━━━━━ Supplied information

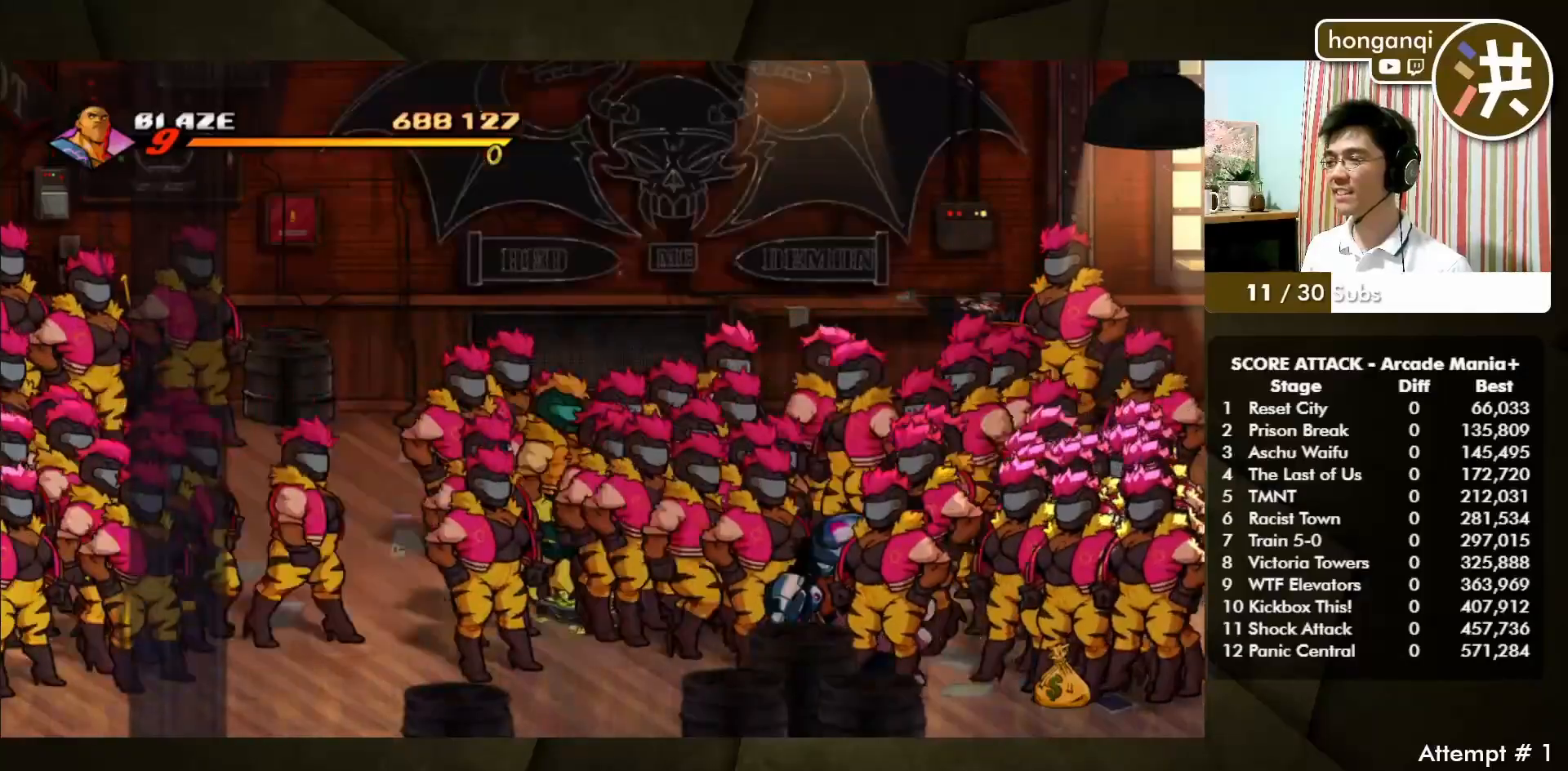
{"buttons": [], "left_stick": "up-left", "events": [[33, "R2", "up"], [183, "R2", "down"], [267, "R2", "up"]]}
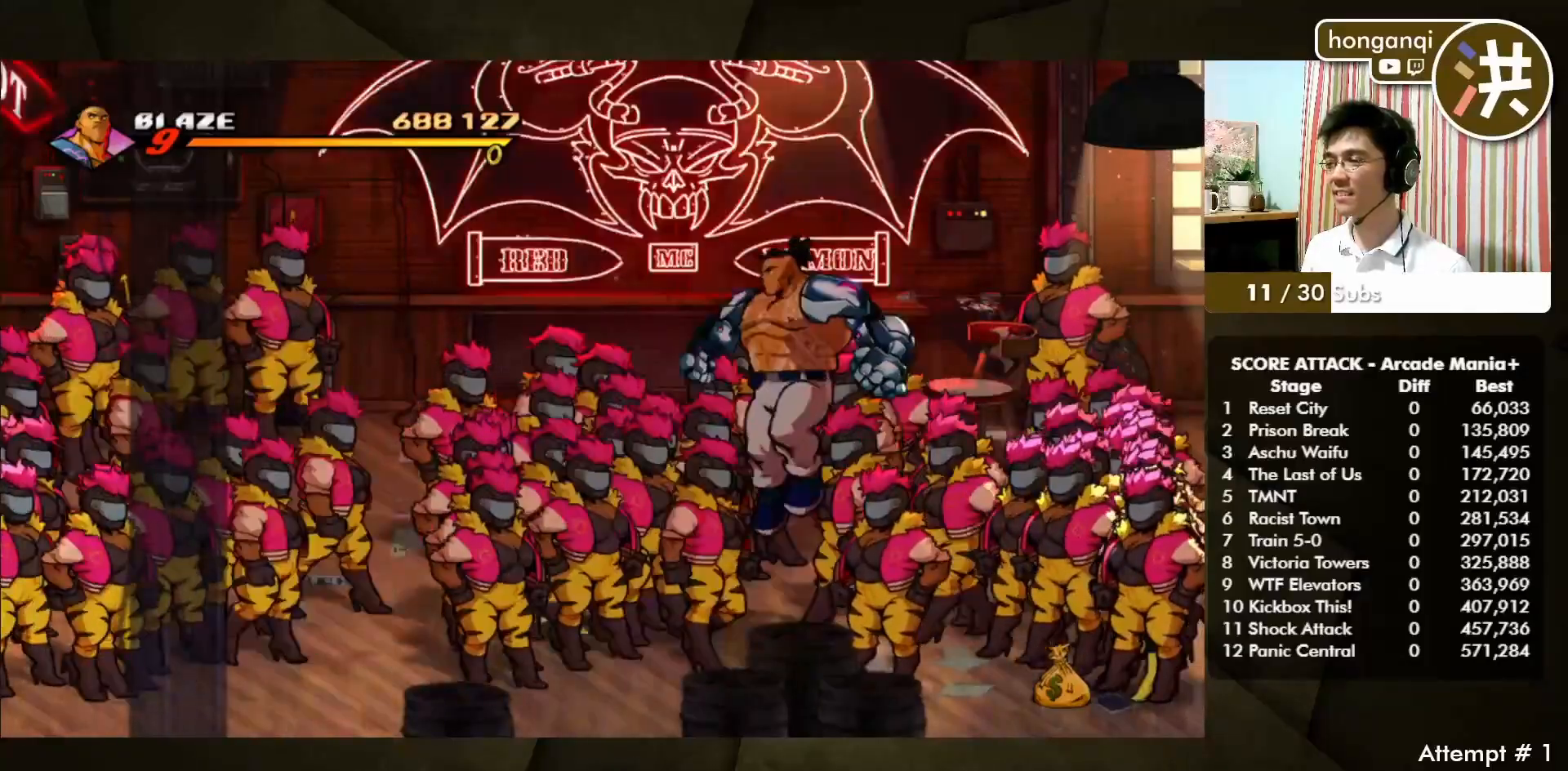
{"buttons": ["CROSS", "SQUARE"], "left_stick": "center", "events": [[233, "left_stick", "center"], [417, "CROSS", "down"], [417, "SQUARE", "down"]]}
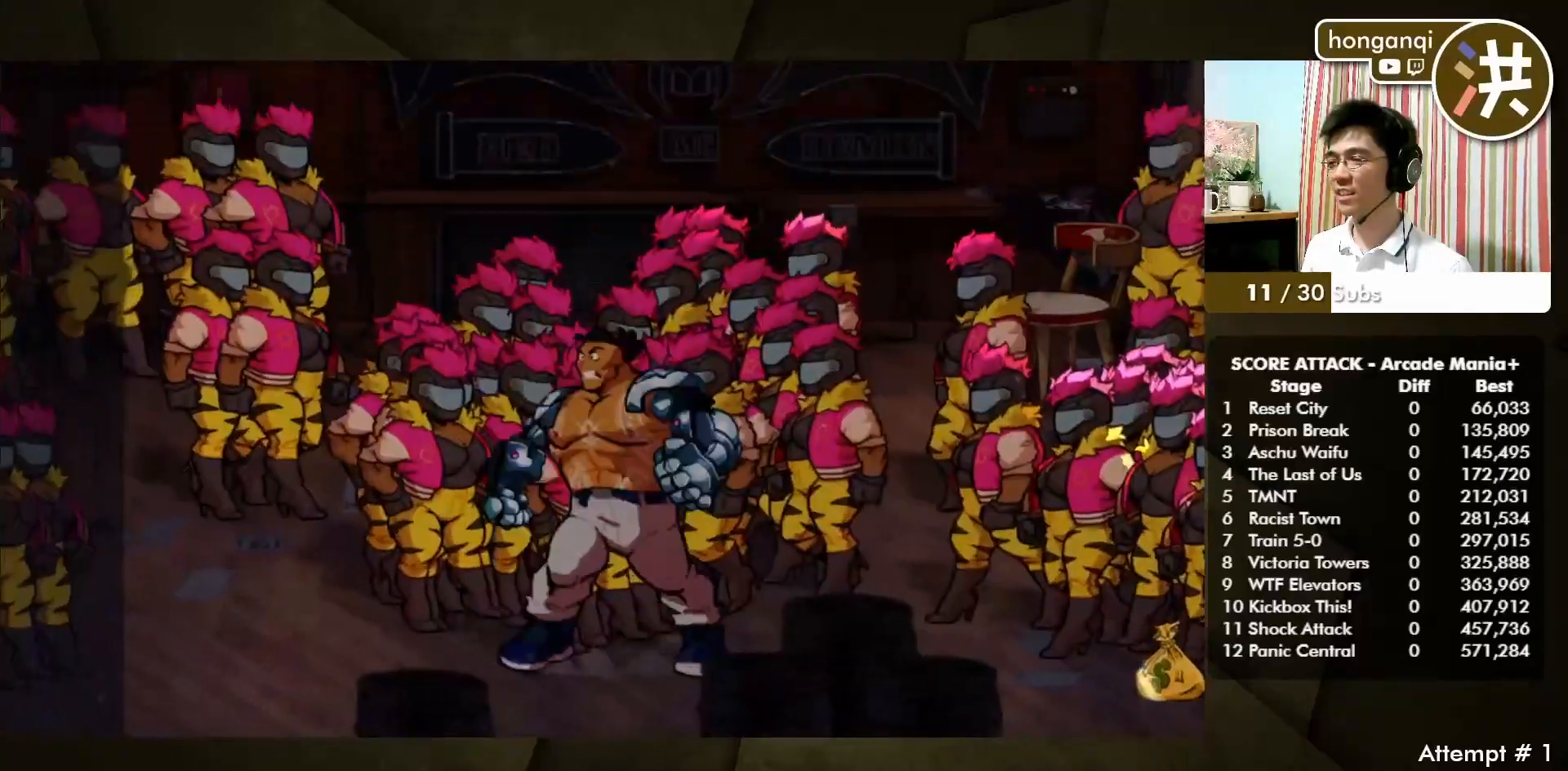
{"buttons": [], "left_stick": "center", "events": [[133, "CROSS", "up"], [150, "SQUARE", "up"]]}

━━━━━━━━━━

### Exercise requirements
Lines holding "down" in the data above: copy each of them.

### Task response
{"buttons": [], "left_stick": "up-left", "events": [[33, "R2", "up"], [183, "R2", "down"], [267, "R2", "up"]]}
{"buttons": ["CROSS", "SQUARE"], "left_stick": "center", "events": [[233, "left_stick", "center"], [417, "CROSS", "down"], [417, "SQUARE", "down"]]}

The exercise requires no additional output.